We estimated the cumulative burden of five psychiatric disorders and self-harm episodes using the previously described and validated MCC method49,54. Given that psychiatric and self-harm episodes can recur, we used the MCC method, which considers recurrent events; cumulative incidence only considers the first occurrence of the event in each individual. We analyzed the burden of recurrent events in the presence of competing risks. We considered death as a competing risk event, as it precludes the occurrence of other events of interest. MCC can adopt any positive number, as it is an estimation of the mean count of events per individual within a given population (not the probability of developing the event). Cumulative burden of psychiatric disorders following cancer diagnosis was estimated as the average number of psychiatric events occurring at a given age. An MCC of 0.5 at age 40 years means that there is an average of 0.5 events occurring per individual at age 40 years (i.e., 50 events per 100 individuals). Cumulative burden of self-harm following psychiatric disorder diagnosis was estimated as the average number of self-harm events occurring at a given time of follow-up (i.e., time from psychiatric disorder diagnosis to self-harm). An MCC of 0.16 by 5 years of follow-up means that there is an average of 16 events per 100 individuals at 5 years; 95% CIs were generated using the bootstrap percentile method49.

We performed Cox proportional hazards regression to determine both the risk of self-harm after psychiatric disorder diagnosis and the risk of suicide and other causes of death following self-harm. Cox regression was performed on matched cohorts and further adjusted for noncancer comorbidities, cancer treatment and the presence of additional psychiatric disorders. Proportional hazards assumption was evaluated using the Schoenfeld residuals.
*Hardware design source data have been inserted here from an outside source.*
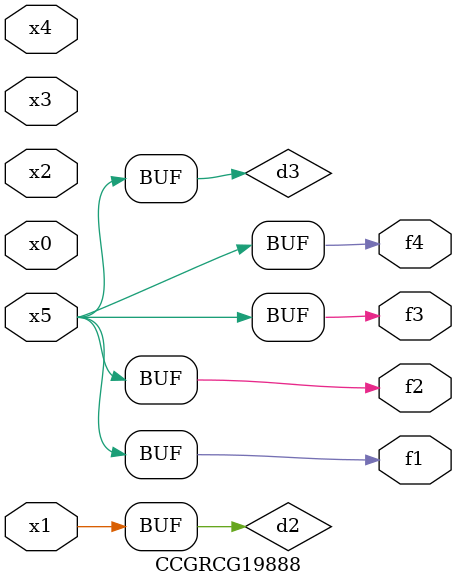
<source format=v>
module CCGRCG19888(
	input x0, x1, x2, x3, x4, x5,
	output f1, f2, f3, f4
);

	wire d1, d2, d3;

	not (d1, x5);
	or (d2, x1);
	xnor (d3, d1);
	assign f1 = d3;
	assign f2 = d3;
	assign f3 = d3;
	assign f4 = d3;
endmodule

</source>
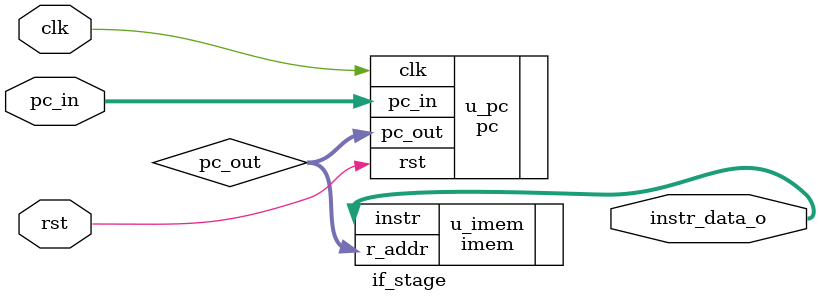
<source format=v>
module if_stage (
    // Signal synchronous (clk) and acsynchronous (rst)
    input clk,
    input rst,

    input [31:0] pc_in,

    output [31:0] instr_data_o
);
    wire [31:0] pc_out;
    
    // module pc
    pc u_pc (
        .clk(clk),
        .rst(rst),
        .pc_in(pc_in),
        .pc_out(pc_out)
    );

    // module imem
    imem u_imem(
        .r_addr(pc_out),
        .instr(instr_data_o)
    );
    
endmodule
</source>
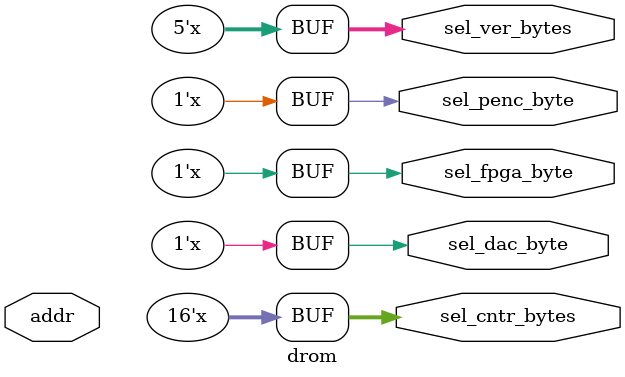
<source format=v>
module drom(addr, 
			sel_fpga_byte, 
			sel_ver_bytes, 
			sel_penc_byte, 
			sel_cntr_bytes, 
			sel_dac_byte);

input [4:0] addr;
output sel_fpga_byte;			 
output [4:0] sel_ver_bytes;  
output sel_penc_byte;  
output [15:0] sel_cntr_bytes; 
output sel_dac_byte;
 
reg [31:0] sel_out;

always @(addr) 
case(addr)
0:  sel_out=32'hfffffffe;
1:  sel_out=32'hffffffbd;
2:  sel_out=32'hffffffbb;
3:  sel_out=32'hffffffb7;
4:  sel_out=32'hffffffaf;
5:  sel_out=32'hffffff9f;
6:  sel_out=32'hffffffff;
7:  sel_out=32'hffffff7f;
8:  sel_out=32'hfffffeff;
9:  sel_out=32'hfffffdff;
10:  sel_out=32'hfffffbff;
11:  sel_out=32'hfffff7ff;
12:  sel_out=32'hffffefff;
13:  sel_out=32'hffffdfff;
14:  sel_out=32'hffffbfff;
15:  sel_out=32'hffff7fff;
16:  sel_out=32'hfffeffff;
17:  sel_out=32'hfffdffff;
18:  sel_out=32'hfffbffff;
19:  sel_out=32'hfff7ffff;
20:  sel_out=32'hffefffff;
21:  sel_out=32'hffdfffff;
22:  sel_out=32'hffbfffff;
23:  sel_out=32'hff7fffff;
24:  sel_out=32'hffffffff;
25:  sel_out=32'hffffffff;
26:  sel_out=32'hffffffff;
27:  sel_out=32'hffffffff;
28:  sel_out=32'hffffffff;
29:  sel_out=32'hffffffff;
30:  sel_out=32'hffffffff;
31:  sel_out=32'hffffffff;

endcase

assign sel_fpga_byte = sel_in[0];
assign sel_ver_bytes = sel_in[5:1];
assign sel_penc_byte= sel_in [6];
assign sel_cntr_bytes = {sel_in[22:19],sel_in[18:15],sel_in[14:11],sel_in[10:7]};
assign sel_dac_byte = sel_in[23];

endmodule

</source>
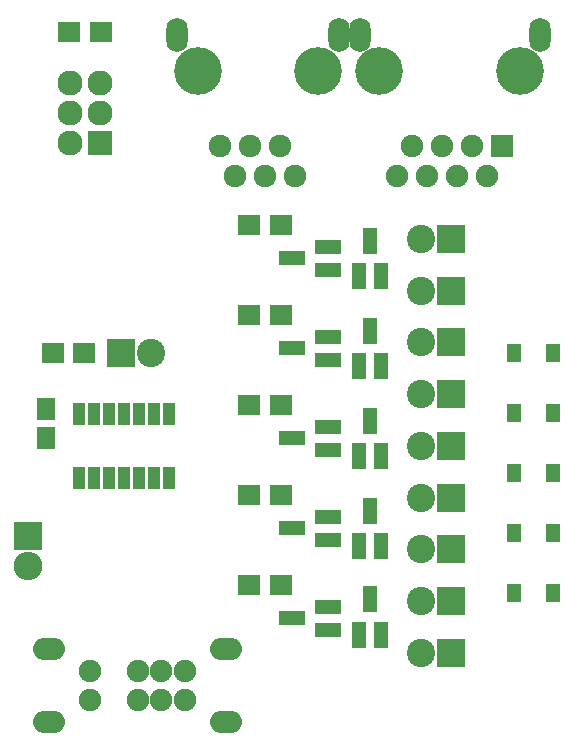
<source format=gts>
G04 #@! TF.FileFunction,Soldermask,Top*
%FSLAX46Y46*%
G04 Gerber Fmt 4.6, Leading zero omitted, Abs format (unit mm)*
G04 Created by KiCad (PCBNEW 4.0.2+dfsg1-stable) date Sun 11 Mar 2018 02:31:52 PM MDT*
%MOMM*%
G01*
G04 APERTURE LIST*
%ADD10C,0.100000*%
%ADD11R,1.200100X2.200860*%
%ADD12R,2.127200X2.127200*%
%ADD13O,2.127200X2.127200*%
%ADD14R,1.650000X1.900000*%
%ADD15R,1.310000X1.620000*%
%ADD16R,2.432000X2.432000*%
%ADD17O,2.432000X2.432000*%
%ADD18R,2.400000X2.400000*%
%ADD19C,2.400000*%
%ADD20R,2.200860X1.200100*%
%ADD21R,1.900000X1.700000*%
%ADD22R,1.000000X1.900000*%
%ADD23O,1.797000X2.940000*%
%ADD24C,4.049980*%
%ADD25R,1.901140X1.901140*%
%ADD26C,1.901140*%
%ADD27C,1.924000*%
%ADD28O,2.700000X1.900000*%
%ADD29C,1.900000*%
G04 APERTURE END LIST*
D10*
D11*
X142052000Y-101145340D03*
X143952000Y-101145340D03*
X143002000Y-98143060D03*
X142052000Y-93525340D03*
X143952000Y-93525340D03*
X143002000Y-90523060D03*
X142052000Y-85905340D03*
X143952000Y-85905340D03*
X143002000Y-82903060D03*
D12*
X120142000Y-74625200D03*
D13*
X117602000Y-74625200D03*
X120142000Y-72085200D03*
X117602000Y-72085200D03*
X120142000Y-69545200D03*
X117602000Y-69545200D03*
D14*
X115570000Y-99624200D03*
X115570000Y-97124200D03*
D15*
X155210000Y-92405200D03*
X158480000Y-92405200D03*
X155210000Y-97485200D03*
X158480000Y-97485200D03*
X155210000Y-102565200D03*
X158480000Y-102565200D03*
X155210000Y-107645200D03*
X158480000Y-107645200D03*
X155210000Y-112725200D03*
X158480000Y-112725200D03*
D16*
X114046000Y-107899200D03*
D17*
X114046000Y-110439200D03*
D18*
X149860000Y-82753200D03*
D19*
X147320000Y-82753200D03*
D18*
X149860000Y-87134700D03*
D19*
X147320000Y-87134700D03*
D18*
X149860000Y-91516200D03*
D19*
X147320000Y-91516200D03*
D18*
X149860000Y-95897700D03*
D19*
X147320000Y-95897700D03*
D18*
X149860000Y-100279200D03*
D19*
X147320000Y-100279200D03*
D18*
X149860000Y-104660700D03*
D19*
X147320000Y-104660700D03*
D18*
X149860000Y-109042200D03*
D19*
X147320000Y-109042200D03*
D18*
X149860000Y-113423700D03*
D19*
X147320000Y-113423700D03*
D18*
X149860000Y-117805200D03*
D19*
X147320000Y-117805200D03*
D18*
X121920000Y-92405200D03*
D19*
X124460000Y-92405200D03*
D20*
X139423140Y-85354200D03*
X139423140Y-83454200D03*
X136420860Y-84404200D03*
X139423140Y-92974200D03*
X139423140Y-91074200D03*
X136420860Y-92024200D03*
X139423140Y-100594200D03*
X139423140Y-98694200D03*
X136420860Y-99644200D03*
X139423140Y-108214200D03*
X139423140Y-106314200D03*
X136420860Y-107264200D03*
X139423140Y-115834200D03*
X139423140Y-113934200D03*
X136420860Y-114884200D03*
D11*
X142052000Y-108765340D03*
X143952000Y-108765340D03*
X143002000Y-105763060D03*
X142052000Y-116258340D03*
X143952000Y-116258340D03*
X143002000Y-113256060D03*
D21*
X132762000Y-81610200D03*
X135462000Y-81610200D03*
X132762000Y-89230200D03*
X135462000Y-89230200D03*
X132762000Y-96850200D03*
X135462000Y-96850200D03*
X132762000Y-104470200D03*
X135462000Y-104470200D03*
X132762000Y-112090200D03*
X135462000Y-112090200D03*
X118825000Y-92405200D03*
X116125000Y-92405200D03*
X117522000Y-65227200D03*
X120222000Y-65227200D03*
D22*
X118364000Y-102979200D03*
X119634000Y-102979200D03*
X120904000Y-102979200D03*
X122174000Y-102979200D03*
X123444000Y-102979200D03*
X124714000Y-102979200D03*
X125984000Y-102979200D03*
X125984000Y-97579200D03*
X124714000Y-97579200D03*
X123444000Y-97579200D03*
X122174000Y-97579200D03*
X120904000Y-97579200D03*
X119634000Y-97579200D03*
X118364000Y-97579200D03*
D23*
X157353000Y-65532000D03*
D24*
X143794480Y-68580000D03*
X155663900Y-68580000D03*
D25*
X154178000Y-74930000D03*
D26*
X152908000Y-77470000D03*
X151638000Y-74930000D03*
X150368000Y-77470000D03*
X149098000Y-74930000D03*
X147828000Y-77470000D03*
X146558000Y-74930000D03*
X145288000Y-77470000D03*
D23*
X142113000Y-65532000D03*
D27*
X132858000Y-74930000D03*
X135398000Y-74930000D03*
X130318000Y-74930000D03*
X136668000Y-77470000D03*
X134128000Y-77470000D03*
X131588000Y-77470000D03*
D23*
X126619000Y-65532000D03*
X140335000Y-65532000D03*
D24*
X128397000Y-68580000D03*
X138557000Y-68580000D03*
D28*
X115817000Y-123648400D03*
X130817000Y-123648400D03*
X130817000Y-117448400D03*
D29*
X123317000Y-119298400D03*
X123317000Y-121798400D03*
X125317000Y-119298400D03*
X125317000Y-121798400D03*
X127317000Y-121798400D03*
X127317000Y-119298400D03*
X119317000Y-119298400D03*
X119317000Y-121798400D03*
D28*
X115817000Y-117448400D03*
M02*

</source>
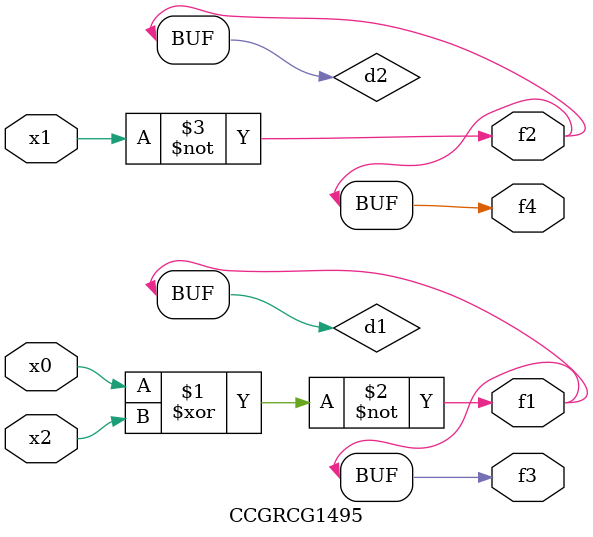
<source format=v>
module CCGRCG1495(
	input x0, x1, x2,
	output f1, f2, f3, f4
);

	wire d1, d2, d3;

	xnor (d1, x0, x2);
	nand (d2, x1);
	nor (d3, x1, x2);
	assign f1 = d1;
	assign f2 = d2;
	assign f3 = d1;
	assign f4 = d2;
endmodule

</source>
We also estimated the cumulative incidence for all-cause mortality after psychiatric disorder diagnosis and all-cause and cause-specific mortality after self-harm. Analyses on specific causes of death were adjusted for the competing risk of dying from other causes. YLL refers to the number of years lost in patients with a given disease and was estimated using the R package lillies55, which was validated by other studies56,57,58. We calculated excess YLL as the average YLL (in years) that patients with psychiatric disorders experience from the time of diagnosis in excess to those experienced by the control population (i.e., individuals without psychiatric disorders) of the same age. Excess YLL was estimated based on the age of psychiatric disorder onset at ages 30, 40, 50, 60 and 70 years. Analyses were performed using R (version 3.6.3) with the following packages: tidyverse, tableone, lillies, reshape, splines, survival, survminer, etm, mstate, cmprsk, DataCombine, data.table, ggsci and pals.